Figaro fait chorus. Sans cesse il revient aux tables ministérielles; il énumère avec complaisance les truffes, les primeurs, les mets délicats servis aux Spartiates affamés. Il fait le compte des bouteilles bues; il voudrait avoir pris mesure de la taille des Trois-Cents, pour savoir s’ils ont beaucoup engraissé pendant la session. Pour les Spartiates, il réserve ses plus méchants quolibets, ses plus mordantes épigrammes. On dirait qu’il essaye de leur couper l’appétit. Il n’y réussit pas, et c’est d’un ton dolent qu’il s’écrie: «Leur appétit nous ruine.»

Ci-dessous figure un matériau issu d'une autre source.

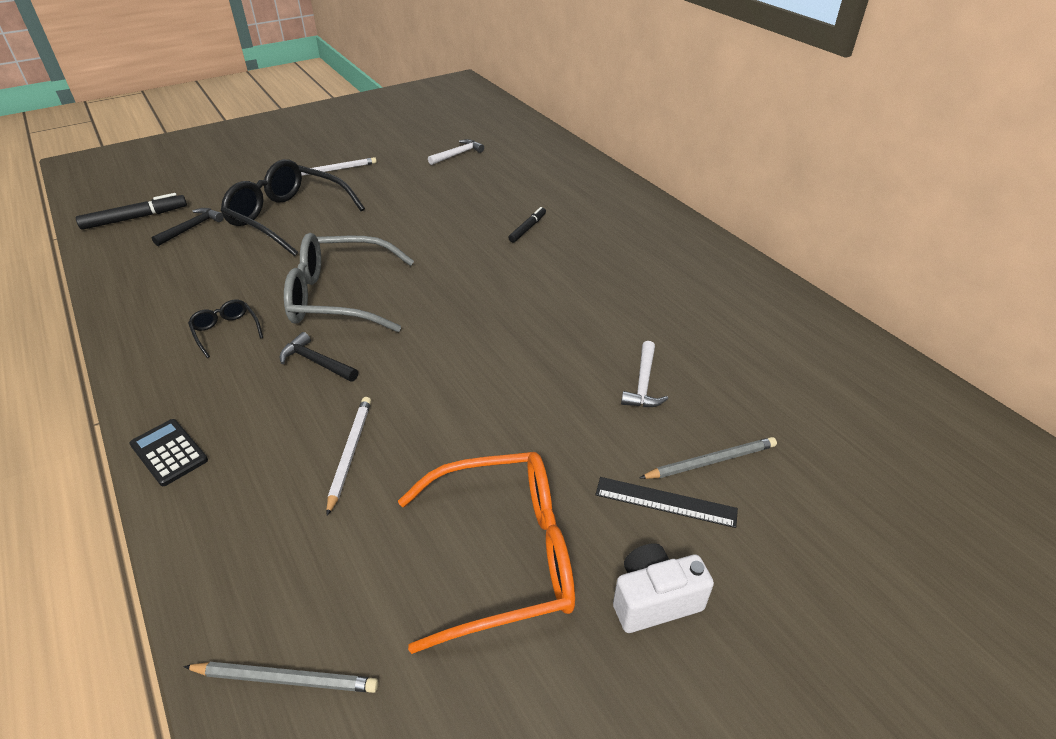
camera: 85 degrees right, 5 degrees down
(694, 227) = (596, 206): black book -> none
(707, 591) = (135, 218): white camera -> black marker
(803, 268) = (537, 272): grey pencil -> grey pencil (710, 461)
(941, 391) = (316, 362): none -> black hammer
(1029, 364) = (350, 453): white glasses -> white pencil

Il est vrai que cette majorité coûtait gros; grasse était la solde des Spartiates.
—Monsieur, demandait un jour Charles X, combien pensez-vous qu’il faille à un député pour vivre honorablement à Paris?
—Je pense, Sire, qu’avec six mille francs...
—Six mille francs! dites-vous, s’écria le roi, il en est auxquels je donne plus du double et qui se plaignent de mourir de faim.
Et le roi ne comptait ni les places ni les sinécures.
Il y a cependant à ceci une moralité assez bonne à méditer pour les gouvernements: c’est cette majorité si chèrement et si déloyalement obtenue qui renversa le ministère Villèle et prépara la chute de Charles X.